Eliminated 15-25% of manual efforts.

Achieved OCR accuracy of ~92% and ASR accuracy of greater than 90%.

smart-information-extraction

SITUATION

The client aimed to extract:

  • Text from documents in different formats (searchable PDFs, scanned PDFs, image files, etc.).
  • Major structural components from the document (eg. Prescription, medical history, etc.).

ADDITIONAL REQUIREMENTS

The platform had to integrate search functionality using elastic search and perform Automatic Speech Recognition (ASR) to navigate the EMR application.

CHALLENGES

Conventional methods were time and cost-intensive.

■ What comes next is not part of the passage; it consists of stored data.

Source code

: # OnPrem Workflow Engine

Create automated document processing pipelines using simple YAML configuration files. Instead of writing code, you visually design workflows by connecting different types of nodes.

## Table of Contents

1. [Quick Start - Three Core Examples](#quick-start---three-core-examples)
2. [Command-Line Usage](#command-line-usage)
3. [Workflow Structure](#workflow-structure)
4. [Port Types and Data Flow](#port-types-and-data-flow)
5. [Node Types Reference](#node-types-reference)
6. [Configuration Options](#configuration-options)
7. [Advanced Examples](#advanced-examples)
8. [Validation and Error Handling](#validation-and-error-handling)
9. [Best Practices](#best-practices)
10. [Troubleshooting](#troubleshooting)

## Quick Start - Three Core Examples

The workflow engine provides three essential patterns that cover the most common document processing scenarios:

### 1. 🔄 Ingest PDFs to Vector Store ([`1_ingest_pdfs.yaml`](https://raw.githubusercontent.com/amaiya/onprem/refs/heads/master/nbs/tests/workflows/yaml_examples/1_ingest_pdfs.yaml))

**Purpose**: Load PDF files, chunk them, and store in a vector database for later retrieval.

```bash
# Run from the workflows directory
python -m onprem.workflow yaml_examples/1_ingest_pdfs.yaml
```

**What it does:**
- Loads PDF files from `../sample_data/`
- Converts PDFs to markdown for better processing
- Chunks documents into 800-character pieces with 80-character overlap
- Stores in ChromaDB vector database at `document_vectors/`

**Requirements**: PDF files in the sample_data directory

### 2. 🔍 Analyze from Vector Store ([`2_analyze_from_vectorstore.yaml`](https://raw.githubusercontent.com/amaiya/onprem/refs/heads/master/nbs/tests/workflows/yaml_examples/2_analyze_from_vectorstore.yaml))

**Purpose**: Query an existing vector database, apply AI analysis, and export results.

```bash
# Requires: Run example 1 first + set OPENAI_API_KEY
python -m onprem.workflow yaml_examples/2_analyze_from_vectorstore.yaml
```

The data structure was heterogeneous and ranged from fully structured to completely unstructured plain texts, affecting the accuracy of automatic data analysis.

HIGHLIGHTS

  • Performed OCR on the complex (skewed, rotated) historical (poor quality) scanned documents.
  • Modeled the documents to extract the structure as required by the client.
  • Optimized the architecture and pipeline to return instantaneous search results using elastic stack.
  • Tuned and trained the open-source ASR engines for the specific case.
  • Applied two-stepped ASR processing to optimize data transfer load for voice navigation.

 

BENEFITS

Achieved OCR accuracy of ~92% and ASR accuracy of greater than 90%. The search solution helped end-users (doctors) eliminate 15-25% of manual effort. The voice-based navigation also helped improve the quality and efficiency of the patient-doctor interaction.